The American government forecasts that, for the next three years at least, there will be 12% increase in the annual number of tourists from Brazil, China, and South Korea.

Do you believe the US will change its policy towards Brazil any time soon? American citizens also need a visa to go to Brazil. Would it be a good strategy for Brasilia to change this policy?

Published by Ricardo Geromel

Ricardo was born and raised in Brazil but also has Italian citizenship. He holds a bachelor’s degree in business management from Fairleigh Dickinson University. This erratic blogger is a master candidate in Paris at ESCP-Europe, but presently in a gap semester. He speaks five languages and has worked as project manager for Bolloré Group in Guinea Conakry, West Africa and as agricultural commodities trader for Noble Group in Switzerland, Hong Kong, Argentina, Paraguay, Uruguay and Brazil.
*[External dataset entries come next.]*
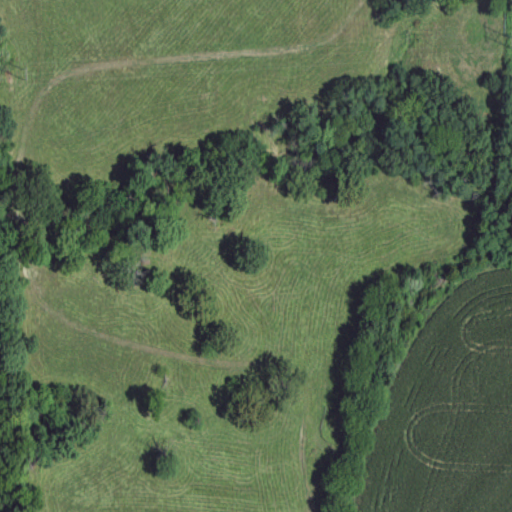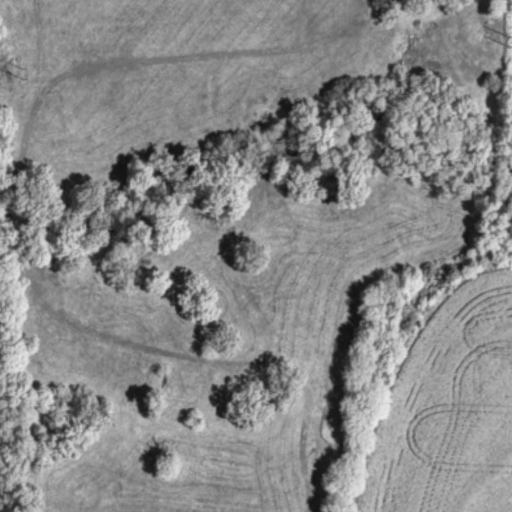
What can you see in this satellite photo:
power tower: (25, 73)
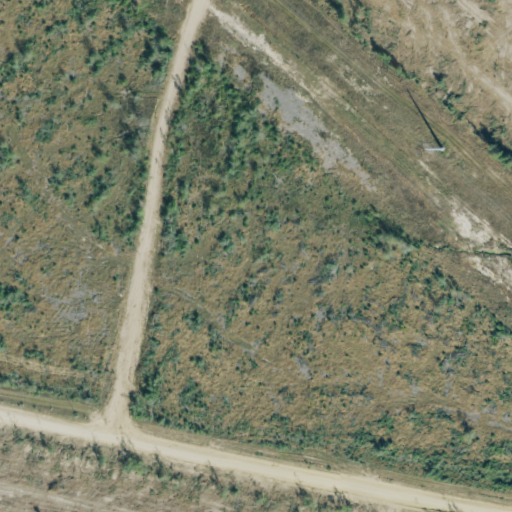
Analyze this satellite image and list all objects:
power tower: (449, 155)
road: (255, 450)
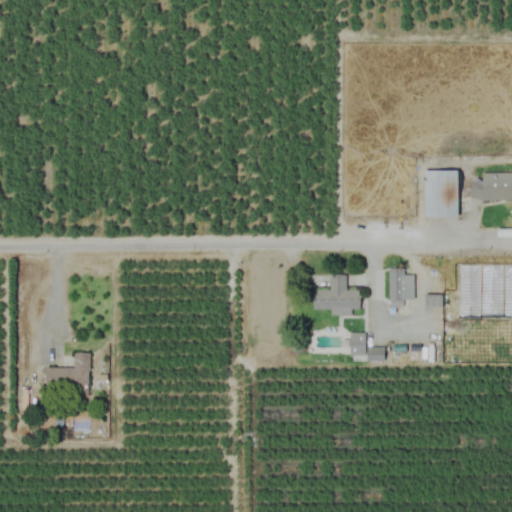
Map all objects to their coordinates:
building: (492, 186)
building: (442, 193)
road: (256, 244)
building: (395, 288)
road: (55, 292)
building: (335, 297)
building: (364, 348)
building: (69, 377)
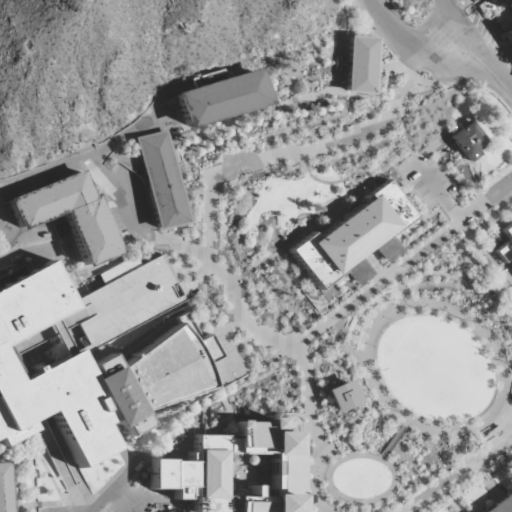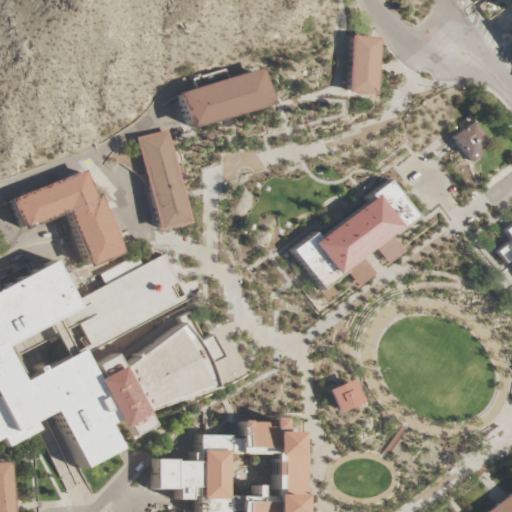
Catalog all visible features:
building: (510, 5)
road: (367, 18)
road: (388, 22)
road: (426, 26)
road: (494, 28)
road: (342, 30)
road: (470, 38)
road: (502, 42)
parking lot: (462, 48)
road: (313, 60)
building: (358, 64)
building: (358, 65)
road: (460, 67)
road: (338, 73)
road: (465, 83)
road: (321, 92)
building: (219, 97)
building: (221, 99)
road: (280, 108)
road: (251, 112)
road: (330, 117)
road: (283, 119)
road: (369, 127)
road: (285, 128)
road: (286, 131)
road: (186, 134)
road: (122, 138)
road: (172, 139)
road: (169, 140)
building: (467, 141)
building: (471, 142)
road: (289, 144)
road: (407, 148)
road: (297, 162)
road: (42, 174)
parking lot: (427, 178)
road: (495, 178)
building: (160, 180)
building: (160, 180)
road: (222, 183)
road: (123, 189)
road: (195, 193)
road: (406, 194)
road: (356, 205)
road: (425, 207)
road: (439, 210)
road: (185, 211)
building: (68, 215)
building: (69, 215)
road: (456, 215)
road: (475, 215)
road: (340, 219)
road: (491, 221)
road: (187, 229)
road: (460, 232)
road: (208, 233)
building: (351, 235)
road: (187, 236)
building: (353, 240)
road: (49, 248)
road: (385, 248)
building: (505, 248)
building: (505, 248)
building: (386, 249)
road: (369, 258)
road: (277, 266)
building: (356, 272)
road: (244, 273)
road: (395, 273)
road: (494, 276)
road: (296, 277)
road: (457, 277)
road: (237, 278)
road: (397, 279)
road: (415, 301)
road: (405, 303)
building: (117, 304)
road: (275, 305)
road: (101, 306)
road: (459, 315)
road: (275, 324)
road: (336, 335)
road: (305, 336)
road: (58, 337)
road: (362, 358)
building: (92, 359)
road: (307, 359)
road: (310, 365)
building: (89, 375)
park: (412, 382)
road: (321, 386)
road: (355, 392)
building: (341, 396)
building: (341, 396)
road: (219, 399)
road: (505, 399)
road: (502, 420)
road: (406, 424)
road: (308, 427)
road: (393, 441)
road: (326, 448)
road: (360, 453)
road: (382, 457)
road: (42, 461)
road: (58, 461)
building: (57, 463)
building: (236, 471)
building: (237, 471)
road: (460, 471)
road: (127, 483)
building: (3, 488)
building: (3, 488)
road: (110, 489)
road: (33, 491)
road: (384, 495)
road: (170, 501)
building: (501, 504)
building: (502, 504)
road: (48, 505)
road: (124, 505)
road: (68, 508)
road: (335, 508)
road: (16, 509)
road: (322, 509)
road: (418, 510)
4 thoughts on “Brazilian Tourists in the US

  1. Ricardo,

    The whole thing is very technical, there is a law in the US that requires that a country shows more than 97% of the requested VISAS are aproved, Brazil is at 94% right now and going up fast.
    The US has already started preparations to include Brazil in the VISA waiver program as soon as it reaches 97% approval rate.
    Long story short, if it reaches 97%, it will happen, it for any reason the approval ratings go down or stops at 94%, protest or no protest, it’s not going to happen.
    On the other token, Brazil has a “reciprocity” clause, so the minute their VISA requests achieve 97% approval and Brazil is included in the VISA WAIVER program, BRAZIL will automatically WAIVE the VISA for Americans.
    This situation is not unchangeable, Argentina was in the VISA WAIVER program when their VISA requests went over 97%, but with the crisis in Argentina, many Argentineans started to immigrate and stay ilegally in the US, so they were excluded from the list again.
    It looks like Brazil will be included in the VISA WAIVER program soon, let’s just hope it doesn’t cause a sudden waive of illegal Brazilian immigrants pouring into the US because they would be excluded from the VISA WAIVER program faster than they could say VISA.



  2. Ricardo,
    Everyone should be able to travel, whether they’re coming or going, without the approval of a state. As I’m sure you’re aware, it was only a hundred years ago that almost anybody, from almost anywhere, could go almost anywhere else, without a passport. We are at 21st century, it’s incumbent upon a free person to go anywhere he or she wants. It serves no useful purpose whatsoever to try to limit people’s access to travel almost anywhere.